*** Opening of Passage shown ***
Oh. My. Gosh. *Dodge Rock*??? Thank goodness for that meddlesome teacher. :-)

Anyway, on the subject of homemade toys, just about all I did during sixth and seventh grade was make my own "Transformer" robots and such out of posterboard and masking tape. Many of them were quite good considering my age and the media with which I had to work, if I may say so. I also made working replicas of the Voltron lions, complete with little rockets and the capability to merge into the giant Voltron robot. Not that the thing would actually stand up on its own, but it was pretty cool all the same.

It was also popular in school to fold notebook paper into guns, throwing stars and starfighter planes, and I pretty much had a black belt in designing those stars and planes. For awhile, when I was a kid and watched shows like He-man a lot, I'd design costumes for the neighborhood kids and myself, including wooden swords made from thin wood strips, sharpened with a pocket knife along the edges and the point. The neat thing was that the wood strip was so thin that when you threw one of those swords into the air, frisbee-style, it would spin wildly along its axis and whirl around sort of like a boomerang. It's a marvel that it never came flying back in my face and gouged my eye out. Not that the threat of bodily destruction was likely to deter us, since we were, after all, ridiculously foolhardy little kids. Good thing we never thought of "Dodge Rock".

By comparison, what I always liked the most about store-bought toys, especially toy robots and the like, was putting on the decals. The more decals that came with the toy, the better. Stuff that adults buy ought to come with decals, too, I think.
*** Close of Passage shown ***
*** Opening of Dataset excerpts ***
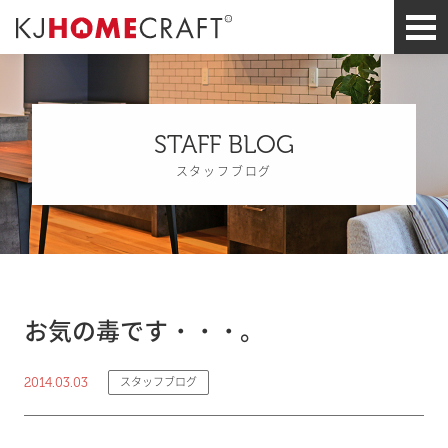
STAFF BLOG
スタッフブログ
お気の毒です・・・。
2014.03.03
スタッフブログ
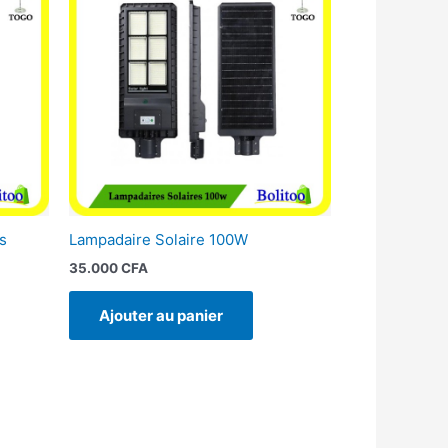
s
Lampadaire Solaire 100W
35.000
CFA
Ajouter au panier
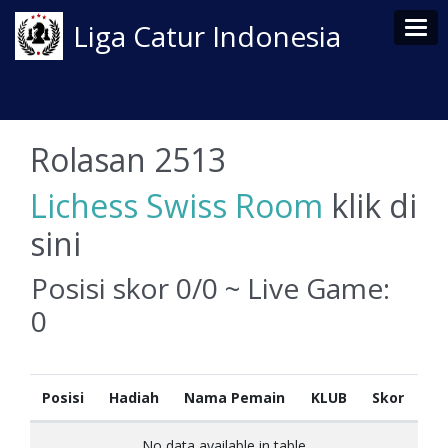
Tog
Liga Catur Indonesia
Rolasan 2513
Lichess Swiss Room
klik di
sini
Posisi skor 0/0 ~ Live Game:
0
Posisi
Hadiah
Nama Pemain
KLUB
Skor
No data available in table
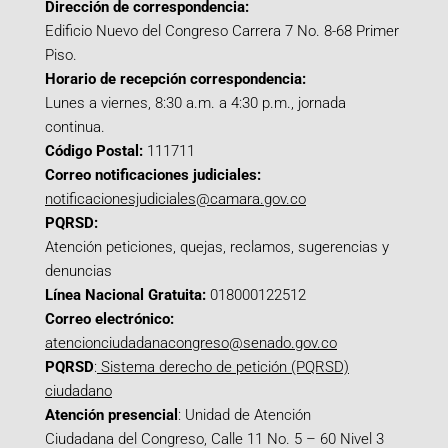
Dirección de correspondencia:
Edificio Nuevo del Congreso Carrera 7 No. 8-68 Primer
Piso.
Horario de recepción correspondencia:
Lunes a viernes, 8:30 a.m. a 4:30 p.m., jornada
continua.
Código Postal:
111711
Correo notificaciones judiciales:
notificacionesjudiciales@camara.gov.co
PQRSD:
Atención peticiones, quejas, reclamos, sugerencias y
denuncias
Línea Nacional Gratuita:
018000122512
Correo electrónico:
atencionciudadanacongreso@senado.gov.co
PQRSD
:
Sistema derecho de petición (PQRSD)
ciudadano
Atención presencial
: Unidad de Atención
Ciudadana del Congreso, Calle 11 No. 5 – 60 Nivel 3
*** Close of Dataset excerpts ***
◆ Aim of the task: Using the passage on homemade toys, explain in one to three sentences why the wooden swords spun wildly and whirled like a boomerang when thrown into the air.

◆ Solution: The wood strip the swords were made from was so thin that a sword thrown frisbee-style would spin wildly along its axis and whirl around somewhat like a boomerang.